Le 29 janvier 2009 à 14h25, le photographe allemand Michael Najjar atteignit le sommet de l’Aconcagua, montagne d’Argentine culminant à 6 962 mètres, la plus haute du monde avec l’Himalaya. Suite à une préparation physique préalable intense de six mois, il escalada le pic en compagnie d’une équipe de six hommes et réalisa la série de photographies High Altitude au cours de trois semaines d’expédition. Il procéda ensuite à des manipulations informatiques et à l’aide du logiciel Photoshop pour découper les pics des montagnes selon l’évolution des courbes de la bourse en 2009. En résultent des images atmosphériques surprenantes, réelles et fausses, où beauté sublime du paysage, émotions fortes et folie humaine se rencontrent au sommet pour négocier un bout de terrain, une valeur économique, une raison d’être.
En transposant les courbes et l’évolution des principaux indices boursiers mondiaux, Nasdaq, Dow Jones, Lehman, à la silhouette de paysages montagneux, Michael Najjar crée une comparaison entre les formations naturelles rocheuses et les éléments graphiques, données virtuelles de l’économie. La nature a son histoire, sa chronologie, sa biographie, une vitalité et une décadence tout comme la bourse. Mais que va chercher le photographe à 6 962 mètres d’altitude dans la chaîne des Andes argentines ? Une preuve tangible que nous sommes tous dépendants d’une ligne variable qui régit notre monde.

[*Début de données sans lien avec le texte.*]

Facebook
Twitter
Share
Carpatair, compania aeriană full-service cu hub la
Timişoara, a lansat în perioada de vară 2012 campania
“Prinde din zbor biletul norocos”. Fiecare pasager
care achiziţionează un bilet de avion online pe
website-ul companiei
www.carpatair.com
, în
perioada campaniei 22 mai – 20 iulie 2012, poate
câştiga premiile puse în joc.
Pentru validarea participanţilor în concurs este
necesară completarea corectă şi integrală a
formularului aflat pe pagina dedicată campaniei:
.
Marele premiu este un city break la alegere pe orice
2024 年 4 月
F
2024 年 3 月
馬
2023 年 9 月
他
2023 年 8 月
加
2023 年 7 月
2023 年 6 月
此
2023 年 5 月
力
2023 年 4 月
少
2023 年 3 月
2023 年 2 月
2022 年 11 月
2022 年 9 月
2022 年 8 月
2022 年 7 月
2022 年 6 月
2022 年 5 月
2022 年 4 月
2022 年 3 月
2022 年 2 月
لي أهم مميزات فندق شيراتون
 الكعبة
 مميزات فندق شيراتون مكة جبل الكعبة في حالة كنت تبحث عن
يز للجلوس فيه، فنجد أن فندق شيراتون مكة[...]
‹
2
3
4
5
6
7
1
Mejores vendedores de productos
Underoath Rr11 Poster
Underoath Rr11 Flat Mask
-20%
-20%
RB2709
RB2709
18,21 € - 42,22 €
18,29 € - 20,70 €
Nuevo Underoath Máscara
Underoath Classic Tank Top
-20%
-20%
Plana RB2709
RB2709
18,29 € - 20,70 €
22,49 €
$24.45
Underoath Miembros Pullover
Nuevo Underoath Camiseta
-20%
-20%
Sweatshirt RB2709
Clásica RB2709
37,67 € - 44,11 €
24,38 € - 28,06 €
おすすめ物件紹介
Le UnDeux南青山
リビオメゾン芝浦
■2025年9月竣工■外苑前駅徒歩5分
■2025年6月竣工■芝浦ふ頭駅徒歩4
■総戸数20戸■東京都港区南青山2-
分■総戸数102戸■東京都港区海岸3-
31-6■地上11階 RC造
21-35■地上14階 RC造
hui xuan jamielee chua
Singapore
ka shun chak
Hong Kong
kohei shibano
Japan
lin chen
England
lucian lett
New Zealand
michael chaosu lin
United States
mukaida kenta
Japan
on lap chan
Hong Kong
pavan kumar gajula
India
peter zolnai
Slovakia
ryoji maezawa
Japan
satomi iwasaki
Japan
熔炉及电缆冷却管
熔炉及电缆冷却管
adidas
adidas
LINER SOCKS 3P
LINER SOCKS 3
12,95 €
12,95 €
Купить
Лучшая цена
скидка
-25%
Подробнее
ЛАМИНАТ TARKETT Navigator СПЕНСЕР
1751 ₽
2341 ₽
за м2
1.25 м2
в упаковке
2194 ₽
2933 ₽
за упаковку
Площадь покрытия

Ici la santé de l’économie, son amélioration, son équilibre et son déficit, dont les courbes sont immédiatement reconnaissables par les financiers pour avoir plongé le monde dans la crise, sont transférées sur l’image d’une nature sauvage, préservée, presque vierge et puissante, obéissant à sa propre existence et temporalité.
Dans High Altitude, la beauté subliminale des montagnes est cropée par les conséquences catastrophiques de la crise des subprimes, altérée par la main de l’homme et son incapacité à gérer l’économie mondiale. La montagne comme toit du monde est ici fragilisée et capturée dans un moment figé. Il s’agit également d’une critique écologique tendant à dire que la nature est détruite et dénaturée par le Capital tout-puissant. Ici, Dieu n’existe pas, il semble avoir été remplacé par une multitude de petits dieux financiers qui creusent le monde en quête de ressources économico-naturelles sculptant le paysage à l’aide de pioches. High Altitude est une parabole moraliste et métaphorique sur la performance humaine, l’escalade, l’équilibre, la sagesse et la dégringolade du monde écolo-économique.
Michael Najjar superpose les indices boursiers dans les escarpements pour montrer le rapport au Virtuel qu’entretiennent la nature et l’économie. Aujourd’hui, le système des biens et des marchandises a laissé sa place aux échanges d’informations immatérielles, au traitements des données, au commerce de produits virtuels, articulé par une chaîne de signifiants, où chaque signe renvoie à un autre sans référence à la réalité, où codes et simulations dirigent le monde et cachent le possible effondrement du système. En effet, quel est le résultat d’une re-matérialisation de ces données dans le réel ? Il révèle souvent des vides, des produits inexistants, des valeurs détournées.
Avec High Altitude Michael Najjar poursuit ses recherches plastiques avec logique. Le photographe fortement attiré par le pouvoir des médias, avait déjà développé une vision particulière de l’information post-11 septembre 2001 avec la série Information et Apocalypse en 2003, photographies de la guerre en Iraq représentant des GI à l’instar d’acteurs sur un plateau de tournage cinématographique, entre réel et fiction. Mais c’est aussi l’image des nouvelles technologies qui l’intéresse, des villes futuristes en transition dans sa série Netropolis, 2003-2006, l’artificialité et les structures neuronales sur l’organisme humain avec le projet Nexus en 1999-2000, le clonage et la génétique avec Bionic Angel, en 2006-2008, où hommes et femmes nus se présentent comme des sculptures antiques et conversent avec la mythologie. Le rapport à l’histoire et au passé est omniprésent dans le travail du photographe créant des ponts entre les époques afin d’identifier les mutations du monde.